Pick out every line in the entries below that contains the word "Universums", and copy each one.

# Extracted entries
----
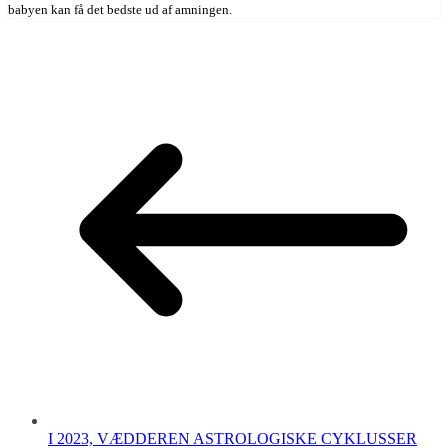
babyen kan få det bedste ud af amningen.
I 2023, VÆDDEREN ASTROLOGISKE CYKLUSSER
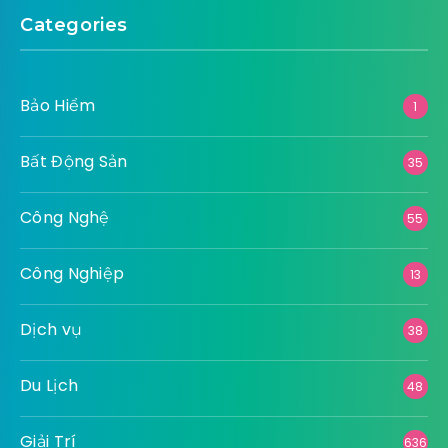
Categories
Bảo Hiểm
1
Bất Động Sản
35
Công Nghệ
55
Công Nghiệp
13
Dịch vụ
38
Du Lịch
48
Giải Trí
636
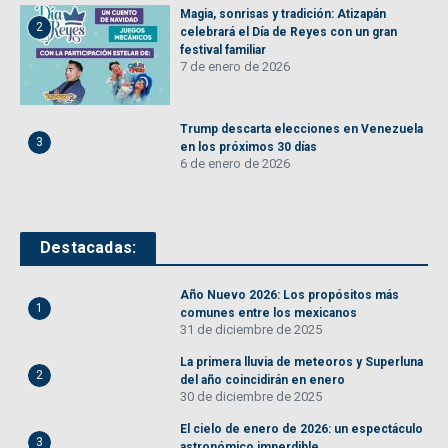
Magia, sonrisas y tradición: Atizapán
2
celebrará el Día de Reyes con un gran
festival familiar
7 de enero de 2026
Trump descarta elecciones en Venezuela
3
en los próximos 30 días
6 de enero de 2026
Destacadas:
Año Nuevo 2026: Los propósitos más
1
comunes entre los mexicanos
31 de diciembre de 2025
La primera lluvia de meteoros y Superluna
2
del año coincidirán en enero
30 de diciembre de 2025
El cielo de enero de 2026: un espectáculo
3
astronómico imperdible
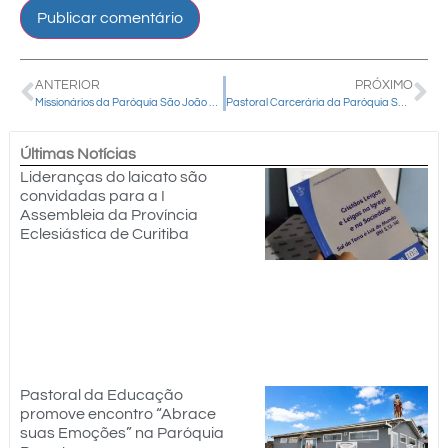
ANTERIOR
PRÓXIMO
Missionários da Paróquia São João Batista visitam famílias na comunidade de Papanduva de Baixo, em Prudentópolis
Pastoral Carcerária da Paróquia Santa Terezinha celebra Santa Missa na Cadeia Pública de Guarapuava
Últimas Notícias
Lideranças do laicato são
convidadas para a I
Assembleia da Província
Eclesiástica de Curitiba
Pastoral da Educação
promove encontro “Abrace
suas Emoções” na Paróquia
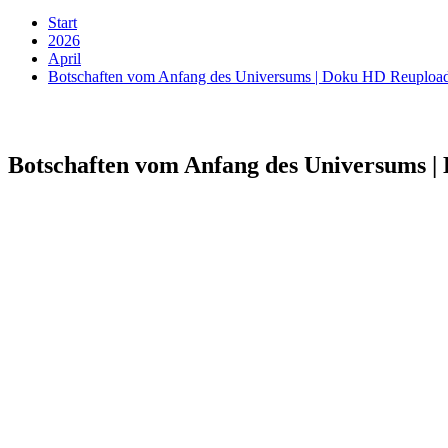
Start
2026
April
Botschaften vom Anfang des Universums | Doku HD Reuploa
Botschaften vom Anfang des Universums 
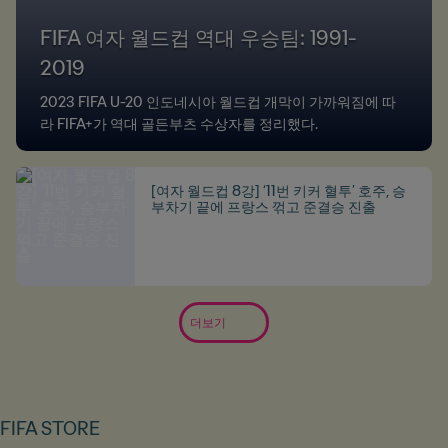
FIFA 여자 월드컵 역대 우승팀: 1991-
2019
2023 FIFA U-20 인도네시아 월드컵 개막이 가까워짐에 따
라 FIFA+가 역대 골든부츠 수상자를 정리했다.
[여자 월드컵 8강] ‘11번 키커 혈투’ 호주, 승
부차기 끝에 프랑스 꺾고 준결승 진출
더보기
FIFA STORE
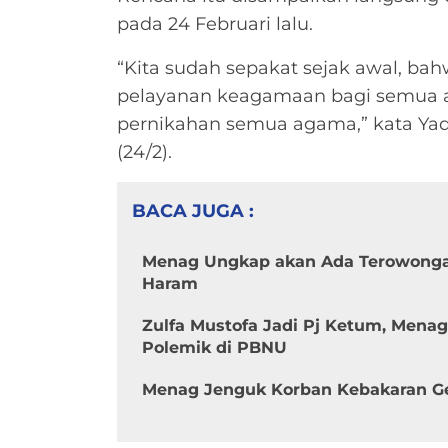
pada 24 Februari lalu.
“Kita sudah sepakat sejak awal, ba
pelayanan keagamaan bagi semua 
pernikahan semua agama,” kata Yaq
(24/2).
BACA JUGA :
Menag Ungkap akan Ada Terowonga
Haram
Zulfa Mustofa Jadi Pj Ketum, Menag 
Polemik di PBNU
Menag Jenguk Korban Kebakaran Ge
----
# Task result
Botschaften vom Anfang des Universums | Doku HD Reuploa
Botschaften vom Anfang des Universums 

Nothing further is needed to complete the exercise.